Copy every line of the entries below word for word, keeping their order.

** Start Provided data **

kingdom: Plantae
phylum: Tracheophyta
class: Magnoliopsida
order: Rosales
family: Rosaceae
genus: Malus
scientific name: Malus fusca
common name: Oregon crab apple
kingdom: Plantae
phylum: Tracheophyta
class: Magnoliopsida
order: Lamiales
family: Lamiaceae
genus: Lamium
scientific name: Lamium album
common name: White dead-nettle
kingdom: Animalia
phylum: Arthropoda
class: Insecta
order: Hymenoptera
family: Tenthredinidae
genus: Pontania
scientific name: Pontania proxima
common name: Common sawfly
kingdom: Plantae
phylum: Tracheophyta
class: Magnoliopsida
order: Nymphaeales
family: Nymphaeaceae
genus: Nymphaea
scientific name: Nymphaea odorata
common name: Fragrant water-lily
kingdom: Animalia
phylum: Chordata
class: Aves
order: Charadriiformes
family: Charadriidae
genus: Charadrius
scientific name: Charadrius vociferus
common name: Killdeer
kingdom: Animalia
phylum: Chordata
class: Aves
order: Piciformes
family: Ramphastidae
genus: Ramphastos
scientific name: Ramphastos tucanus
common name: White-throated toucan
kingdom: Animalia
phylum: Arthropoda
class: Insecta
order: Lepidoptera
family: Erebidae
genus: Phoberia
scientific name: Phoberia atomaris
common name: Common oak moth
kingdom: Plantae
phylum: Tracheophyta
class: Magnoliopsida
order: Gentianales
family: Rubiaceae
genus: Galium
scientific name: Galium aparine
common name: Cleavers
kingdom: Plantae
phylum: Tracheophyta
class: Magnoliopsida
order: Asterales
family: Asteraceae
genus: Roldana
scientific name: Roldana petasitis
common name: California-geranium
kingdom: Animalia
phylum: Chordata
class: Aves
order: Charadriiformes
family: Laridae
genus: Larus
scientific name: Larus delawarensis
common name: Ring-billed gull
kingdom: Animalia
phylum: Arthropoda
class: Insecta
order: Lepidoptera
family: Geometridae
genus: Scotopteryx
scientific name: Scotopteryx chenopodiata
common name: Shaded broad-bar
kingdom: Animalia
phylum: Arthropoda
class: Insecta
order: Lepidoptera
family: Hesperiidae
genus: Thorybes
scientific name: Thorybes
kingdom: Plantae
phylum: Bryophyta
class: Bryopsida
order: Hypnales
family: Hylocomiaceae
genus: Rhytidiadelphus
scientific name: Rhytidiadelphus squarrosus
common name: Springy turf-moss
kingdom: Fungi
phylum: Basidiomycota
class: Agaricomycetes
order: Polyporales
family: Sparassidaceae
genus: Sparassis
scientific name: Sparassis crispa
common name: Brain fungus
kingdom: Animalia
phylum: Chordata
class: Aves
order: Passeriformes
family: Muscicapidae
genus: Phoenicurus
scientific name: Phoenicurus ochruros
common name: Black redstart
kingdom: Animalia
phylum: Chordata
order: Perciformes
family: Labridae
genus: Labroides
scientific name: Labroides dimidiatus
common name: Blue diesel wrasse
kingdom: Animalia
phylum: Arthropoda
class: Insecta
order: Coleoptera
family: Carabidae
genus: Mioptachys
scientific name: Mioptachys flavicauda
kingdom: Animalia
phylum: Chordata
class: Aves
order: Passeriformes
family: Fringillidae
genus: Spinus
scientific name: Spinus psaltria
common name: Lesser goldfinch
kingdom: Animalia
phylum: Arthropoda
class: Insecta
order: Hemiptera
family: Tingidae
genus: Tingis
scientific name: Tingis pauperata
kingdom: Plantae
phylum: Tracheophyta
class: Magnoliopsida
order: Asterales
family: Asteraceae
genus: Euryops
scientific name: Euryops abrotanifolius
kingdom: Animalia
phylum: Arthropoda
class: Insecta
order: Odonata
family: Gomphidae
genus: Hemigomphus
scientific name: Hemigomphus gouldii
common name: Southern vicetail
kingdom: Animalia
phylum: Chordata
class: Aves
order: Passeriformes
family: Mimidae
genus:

** End Provided data **

▸ Output for this exercise
kingdom: Plantae
phylum: Tracheophyta
class: Magnoliopsida
order: Rosales
family: Rosaceae
genus: Malus
scientific name: Malus fusca
common name: Oregon crab apple
kingdom: Plantae
phylum: Tracheophyta
class: Magnoliopsida
order: Lamiales
family: Lamiaceae
genus: Lamium
scientific name: Lamium album
common name: White dead-nettle
kingdom: Animalia
phylum: Arthropoda
class: Insecta
order: Hymenoptera
family: Tenthredinidae
genus: Pontania
scientific name: Pontania proxima
common name: Common sawfly
kingdom: Plantae
phylum: Tracheophyta
class: Magnoliopsida
order: Nymphaeales
family: Nymphaeaceae
genus: Nymphaea
scientific name: Nymphaea odorata
common name: Fragrant water-lily
kingdom: Animalia
phylum: Chordata
class: Aves
order: Charadriiformes
family: Charadriidae
genus: Charadrius
scientific name: Charadrius vociferus
common name: Killdeer
kingdom: Animalia
phylum: Chordata
class: Aves
order: Piciformes
family: Ramphastidae
genus: Ramphastos
scientific name: Ramphastos tucanus
common name: White-throated toucan
kingdom: Animalia
phylum: Arthropoda
class: Insecta
order: Lepidoptera
family: Erebidae
genus: Phoberia
scientific name: Phoberia atomaris
common name: Common oak moth
kingdom: Plantae
phylum: Tracheophyta
class: Magnoliopsida
order: Gentianales
family: Rubiaceae
genus: Galium
scientific name: Galium aparine
common name: Cleavers
kingdom: Plantae
phylum: Tracheophyta
class: Magnoliopsida
order: Asterales
family: Asteraceae
genus: Roldana
scientific name: Roldana petasitis
common name: California-geranium
kingdom: Animalia
phylum: Chordata
class: Aves
order: Charadriiformes
family: Laridae
genus: Larus
scientific name: Larus delawarensis
common name: Ring-billed gull
kingdom: Animalia
phylum: Arthropoda
class: Insecta
order: Lepidoptera
family: Geometridae
genus: Scotopteryx
scientific name: Scotopteryx chenopodiata
common name: Shaded broad-bar
kingdom: Animalia
phylum: Arthropoda
class: Insecta
order: Lepidoptera
family: Hesperiidae
genus: Thorybes
scientific name: Thorybes
kingdom: Plantae
phylum: Bryophyta
class: Bryopsida
order: Hypnales
family: Hylocomiaceae
genus: Rhytidiadelphus
scientific name: Rhytidiadelphus squarrosus
common name: Springy turf-moss
kingdom: Fungi
phylum: Basidiomycota
class: Agaricomycetes
order: Polyporales
family: Sparassidaceae
genus: Sparassis
scientific name: Sparassis crispa
common name: Brain fungus
kingdom: Animalia
phylum: Chordata
class: Aves
order: Passeriformes
family: Muscicapidae
genus: Phoenicurus
scientific name: Phoenicurus ochruros
common name: Black redstart
kingdom: Animalia
phylum: Chordata
order: Perciformes
family: Labridae
genus: Labroides
scientific name: Labroides dimidiatus
common name: Blue diesel wrasse
kingdom: Animalia
phylum: Arthropoda
class: Insecta
order: Coleoptera
family: Carabidae
genus: Mioptachys
scientific name: Mioptachys flavicauda
kingdom: Animalia
phylum: Chordata
class: Aves
order: Passeriformes
family: Fringillidae
genus: Spinus
scientific name: Spinus psaltria
common name: Lesser goldfinch
kingdom: Animalia
phylum: Arthropoda
class: Insecta
order: Hemiptera
family: Tingidae
genus: Tingis
scientific name: Tingis pauperata
kingdom: Plantae
phylum: Tracheophyta
class: Magnoliopsida
order: Asterales
family: Asteraceae
genus: Euryops
scientific name: Euryops abrotanifolius
kingdom: Animalia
phylum: Arthropoda
class: Insecta
order: Odonata
family: Gomphidae
genus: Hemigomphus
scientific name: Hemigomphus gouldii
common name: Southern vicetail
kingdom: Animalia
phylum: Chordata
class: Aves
order: Passeriformes
family: Mimidae
genus:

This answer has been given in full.